Defendant appealed, contending that County Court should have permitted him to withdraw his plea pursuant to CPL 220.60 (3) and that the judgment of conviction should be vacated because the record failed to contain an adequate factual basis to support the Alford plea. We previously found that while defendant's plea was the product of a voluntary and rational choice among the available alternatives ( 285 A.D.2d 672, 727 N.Y.S.2d 353), there existed no evidence in that record to support his commission of the crime of sexual abuse in the first degree. With the record only disclosing that County Court considered testimony presented to the Grand Jury prior to its acceptance of the plea, we held the appeal in abeyance and required the People to provide us with a copy of such testimony (id.).
Now presented with a full appellate record, and having previously acknowledged that the instant claim was preserved by defendant's motion to withdraw the plea (cf., People v. Walton, 248 A.D.2d 803, lv denied 92 N.Y.2d 908) and that it survived the waiver of the right to appeal (see, People v. Sandlin, 282 A.D.2d 833, lv denied 96 N.Y.2d 834), we are satisfied that there existed ample evidence before County Court of defendant's actual guilt (see, People v.
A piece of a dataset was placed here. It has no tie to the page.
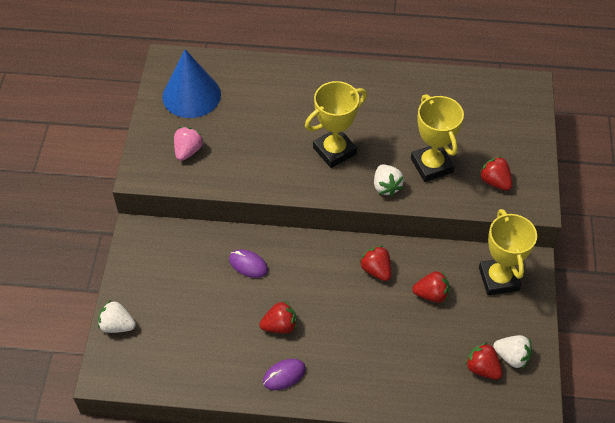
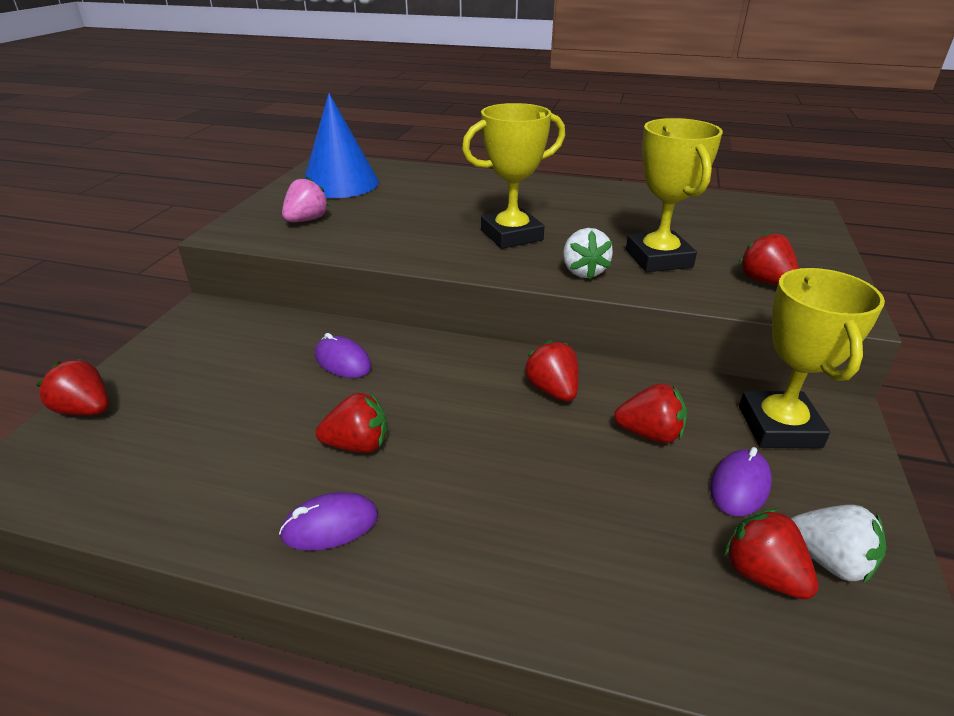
camera: 10 degrees right, 20 degrees down
(117, 325) = (85, 410): white strawberry -> red strawberry
(475, 321) = (739, 486): none -> purple mouse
Friedman, 39 N.Y.2d 463, 466).
The Court of Appeals recently emphasized that "Alford pleas are — and should be — rare. * * * In New York, such a plea is allowed only when, as in Alford itself, it is the product of a voluntary and rational choice, and the record before the court contains strong evidence of actual guilt * * *" (Matter of Silmon v. Travis, 95 N.Y.2d 470, 474-475 [footnote and citations omitted]). Here, the record reflects that defendant specifically admitted to County Court, upon the entry of the plea, that he was at the residence of the victim on the day and time that the crime took place. Upon this admission, coupled with the Grand Jury testimony now provided, we are satisfied that strong evidence of actual guilt was before the court and that the denial of defendant's application to withdraw such plea was proper.
Mercure, J.P., Spain, Rose and Lahtinen, JJ., concur.
ORDERED that the judgment is affirmed.